The California Supreme Court distinguished between pre-employment testing and pre-promotion testing. The ruling cites guidelines adopted by the U.S. Supreme Court in Treasury Employees v Van Raab, 109 S.Ct. 1384.

In Van Raab the High Court examined the U.S. Customs Service's drug-testing program, which required urine samples from employees applying for promotion to positions involving suppressing the traffic of illegal drugs, requiring them to carry firearms or to handle classified materials, to provide urine samples.

The Justices said this program was subject to the reasonableness requirement of Fourth Amendment.

In other words, the California Supreme Court said, the key to the lawfulness of such tests was whether the drug testing program was a constitutionally permissible search.

Glendale contended that its tests were reasonable and constitutional because it had a strong interest in maintaining a workplace free of the problems created by drug use, "including diminished efficiency, increased absenteeism and added health expenses."

The California Supreme Court disagreed, concluding that pre-promotion drug testing of all employees is not constitutionally reasonable where the program does not consider the nature of the employment or the position sought.

The trial court had ruled that the test was unconstitutional for 36 of the City's 80 job classifications.

Nevertheless, the California Supreme Court held that the drug testing program as applied to new job applicants is constitutionally permissible, if the test is  "administered in a reasonable fashion as part of a lawful pre-employment medical examination that is required of each job applicant."

Why did the Court make such a distinction?
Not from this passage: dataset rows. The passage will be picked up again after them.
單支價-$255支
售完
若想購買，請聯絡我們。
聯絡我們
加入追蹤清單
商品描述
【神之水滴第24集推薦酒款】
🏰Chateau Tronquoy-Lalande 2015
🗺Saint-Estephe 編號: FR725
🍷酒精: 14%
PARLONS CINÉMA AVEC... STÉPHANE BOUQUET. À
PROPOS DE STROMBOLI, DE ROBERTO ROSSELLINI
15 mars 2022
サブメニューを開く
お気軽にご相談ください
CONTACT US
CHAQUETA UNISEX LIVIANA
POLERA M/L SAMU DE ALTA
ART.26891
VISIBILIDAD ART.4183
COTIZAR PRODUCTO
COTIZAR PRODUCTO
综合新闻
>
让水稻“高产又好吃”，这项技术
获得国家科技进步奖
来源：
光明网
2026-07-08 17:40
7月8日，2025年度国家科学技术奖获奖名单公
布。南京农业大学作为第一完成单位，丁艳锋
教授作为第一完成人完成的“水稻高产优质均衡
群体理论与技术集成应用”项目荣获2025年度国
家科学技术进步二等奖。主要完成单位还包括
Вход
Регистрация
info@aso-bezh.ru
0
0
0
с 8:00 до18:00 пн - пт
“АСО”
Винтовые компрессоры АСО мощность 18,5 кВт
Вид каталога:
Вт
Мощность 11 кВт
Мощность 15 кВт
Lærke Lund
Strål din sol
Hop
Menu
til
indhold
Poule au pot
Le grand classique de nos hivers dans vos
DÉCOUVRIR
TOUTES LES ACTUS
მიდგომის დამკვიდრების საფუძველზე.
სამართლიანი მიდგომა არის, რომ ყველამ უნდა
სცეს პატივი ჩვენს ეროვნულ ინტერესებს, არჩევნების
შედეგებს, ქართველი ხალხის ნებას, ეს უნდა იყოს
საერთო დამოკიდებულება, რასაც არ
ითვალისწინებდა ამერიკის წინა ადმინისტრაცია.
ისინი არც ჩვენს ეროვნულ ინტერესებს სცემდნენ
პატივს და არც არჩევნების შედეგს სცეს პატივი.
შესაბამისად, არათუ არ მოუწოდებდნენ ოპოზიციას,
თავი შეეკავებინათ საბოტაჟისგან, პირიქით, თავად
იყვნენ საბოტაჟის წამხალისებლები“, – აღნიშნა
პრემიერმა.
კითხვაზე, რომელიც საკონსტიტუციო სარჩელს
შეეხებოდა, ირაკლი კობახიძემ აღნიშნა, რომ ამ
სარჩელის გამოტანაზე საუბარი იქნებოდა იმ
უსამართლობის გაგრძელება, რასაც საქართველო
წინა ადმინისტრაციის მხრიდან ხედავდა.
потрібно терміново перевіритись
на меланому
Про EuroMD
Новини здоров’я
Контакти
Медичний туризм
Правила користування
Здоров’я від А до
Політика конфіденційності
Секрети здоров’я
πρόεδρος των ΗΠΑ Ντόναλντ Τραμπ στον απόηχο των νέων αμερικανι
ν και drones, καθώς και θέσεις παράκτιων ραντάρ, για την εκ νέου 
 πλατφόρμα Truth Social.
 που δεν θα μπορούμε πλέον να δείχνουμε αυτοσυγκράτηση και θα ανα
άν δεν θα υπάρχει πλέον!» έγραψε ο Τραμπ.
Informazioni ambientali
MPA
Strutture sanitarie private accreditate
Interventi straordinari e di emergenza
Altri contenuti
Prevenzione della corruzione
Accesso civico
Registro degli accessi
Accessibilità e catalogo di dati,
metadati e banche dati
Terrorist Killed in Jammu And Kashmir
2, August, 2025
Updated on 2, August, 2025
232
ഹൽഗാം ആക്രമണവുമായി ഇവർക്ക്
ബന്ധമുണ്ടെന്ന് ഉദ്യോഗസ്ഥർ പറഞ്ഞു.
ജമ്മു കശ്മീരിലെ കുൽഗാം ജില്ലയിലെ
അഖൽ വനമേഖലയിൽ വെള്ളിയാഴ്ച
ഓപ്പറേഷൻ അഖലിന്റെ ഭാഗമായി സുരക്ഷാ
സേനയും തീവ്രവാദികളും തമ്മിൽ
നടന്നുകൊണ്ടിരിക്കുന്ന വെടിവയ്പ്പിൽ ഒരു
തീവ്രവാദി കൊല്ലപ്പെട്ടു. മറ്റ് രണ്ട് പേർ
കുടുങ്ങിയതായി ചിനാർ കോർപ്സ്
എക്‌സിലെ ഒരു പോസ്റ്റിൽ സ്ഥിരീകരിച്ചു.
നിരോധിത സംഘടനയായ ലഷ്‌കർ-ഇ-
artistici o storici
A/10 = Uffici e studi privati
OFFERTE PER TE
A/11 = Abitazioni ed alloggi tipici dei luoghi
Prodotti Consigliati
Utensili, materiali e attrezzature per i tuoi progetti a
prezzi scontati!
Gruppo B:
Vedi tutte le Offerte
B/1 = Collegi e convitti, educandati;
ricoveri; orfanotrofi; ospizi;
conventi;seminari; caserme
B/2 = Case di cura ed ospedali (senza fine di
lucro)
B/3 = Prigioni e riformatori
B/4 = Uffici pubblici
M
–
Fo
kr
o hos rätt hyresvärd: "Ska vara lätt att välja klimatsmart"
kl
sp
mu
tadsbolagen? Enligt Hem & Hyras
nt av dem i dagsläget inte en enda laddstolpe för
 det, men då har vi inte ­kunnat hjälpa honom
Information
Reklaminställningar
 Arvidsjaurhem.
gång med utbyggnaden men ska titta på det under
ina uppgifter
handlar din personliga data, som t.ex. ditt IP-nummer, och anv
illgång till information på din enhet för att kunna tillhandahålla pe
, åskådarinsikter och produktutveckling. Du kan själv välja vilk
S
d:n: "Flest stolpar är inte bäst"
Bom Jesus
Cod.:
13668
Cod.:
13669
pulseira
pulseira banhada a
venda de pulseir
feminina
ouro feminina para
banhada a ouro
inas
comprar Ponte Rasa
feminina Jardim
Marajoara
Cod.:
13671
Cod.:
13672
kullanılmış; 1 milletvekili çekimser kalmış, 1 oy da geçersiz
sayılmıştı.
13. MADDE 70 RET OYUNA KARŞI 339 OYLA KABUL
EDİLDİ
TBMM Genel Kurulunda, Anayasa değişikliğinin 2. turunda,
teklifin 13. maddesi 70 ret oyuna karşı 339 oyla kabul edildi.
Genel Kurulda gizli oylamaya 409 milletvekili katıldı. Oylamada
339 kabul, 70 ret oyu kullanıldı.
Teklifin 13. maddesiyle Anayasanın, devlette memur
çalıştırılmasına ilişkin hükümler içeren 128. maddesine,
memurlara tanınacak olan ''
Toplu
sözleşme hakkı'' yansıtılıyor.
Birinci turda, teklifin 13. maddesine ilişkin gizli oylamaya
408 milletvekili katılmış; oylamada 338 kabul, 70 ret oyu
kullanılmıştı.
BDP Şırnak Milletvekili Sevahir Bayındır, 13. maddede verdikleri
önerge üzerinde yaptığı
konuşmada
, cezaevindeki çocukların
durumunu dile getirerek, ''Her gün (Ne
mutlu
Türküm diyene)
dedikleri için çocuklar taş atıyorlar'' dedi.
The Court explained that "an employer has a significantly greater need for, and interest in, conducting suspicionless drug testing of job applicants than it does in conducting similar testing of current employees."

The Court's rationale was that the employer can observe work performance to determine if a current employee is abusing alcohol or drugs, but employers do not have a similar opportunity to observe potential new hires.

Another case involving drug testing of employees is Skinner v Railway Labor Executives' Association, 109 S.Ct. 1402.

In Skinner the U.S. Supreme Court said that the privacy expectations of railroad workers were diminished by employees' working in an industry that was closely regulated to ensure safety, a goal dependent in substantial part on the health and fitness of these employees.